- YOUR TASK -
Examine the records and identify each line that includes the string "zile". Copy those lines.

- Stored data entries -
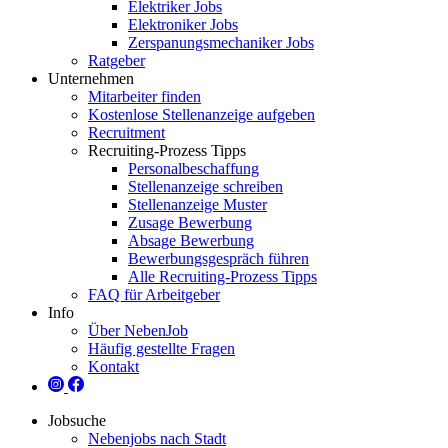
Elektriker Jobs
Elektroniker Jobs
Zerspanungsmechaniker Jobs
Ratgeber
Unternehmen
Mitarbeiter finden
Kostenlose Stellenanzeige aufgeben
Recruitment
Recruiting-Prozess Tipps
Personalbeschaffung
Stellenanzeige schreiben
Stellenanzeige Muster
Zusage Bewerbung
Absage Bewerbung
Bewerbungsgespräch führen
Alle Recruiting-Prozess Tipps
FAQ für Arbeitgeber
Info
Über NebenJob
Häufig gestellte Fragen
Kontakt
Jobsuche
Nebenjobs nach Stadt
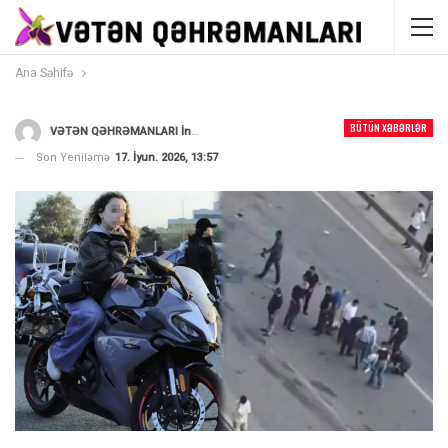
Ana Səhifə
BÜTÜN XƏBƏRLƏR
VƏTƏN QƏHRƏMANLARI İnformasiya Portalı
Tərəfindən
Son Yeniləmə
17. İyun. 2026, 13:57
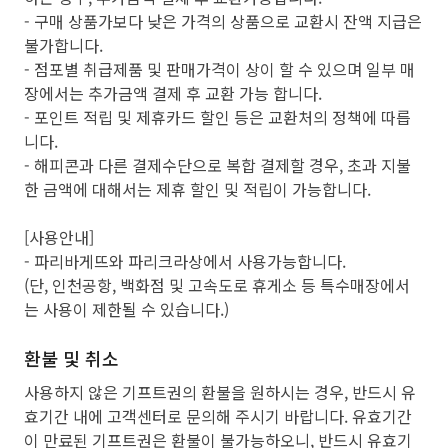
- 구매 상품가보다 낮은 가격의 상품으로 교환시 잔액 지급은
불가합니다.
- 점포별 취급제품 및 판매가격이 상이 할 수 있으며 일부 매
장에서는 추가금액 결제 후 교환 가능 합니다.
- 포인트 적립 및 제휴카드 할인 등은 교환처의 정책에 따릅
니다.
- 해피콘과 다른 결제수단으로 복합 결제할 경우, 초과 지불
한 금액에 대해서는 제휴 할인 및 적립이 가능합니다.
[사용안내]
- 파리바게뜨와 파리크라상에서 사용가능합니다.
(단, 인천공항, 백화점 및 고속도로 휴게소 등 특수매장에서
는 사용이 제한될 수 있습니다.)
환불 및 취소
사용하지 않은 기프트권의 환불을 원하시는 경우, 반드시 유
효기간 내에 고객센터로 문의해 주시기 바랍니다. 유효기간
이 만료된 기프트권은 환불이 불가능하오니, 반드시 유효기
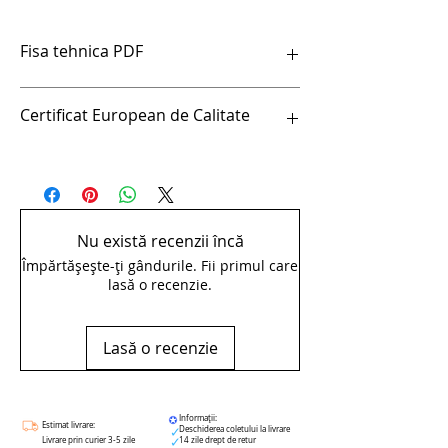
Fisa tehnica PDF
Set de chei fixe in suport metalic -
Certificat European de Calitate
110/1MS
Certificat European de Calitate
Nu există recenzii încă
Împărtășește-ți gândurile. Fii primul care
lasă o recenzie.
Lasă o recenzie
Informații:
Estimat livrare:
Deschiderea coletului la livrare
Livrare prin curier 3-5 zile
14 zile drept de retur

- SOLUTION BELOW -
Livrare prin curier 3-5 zile
14 zile drept de retur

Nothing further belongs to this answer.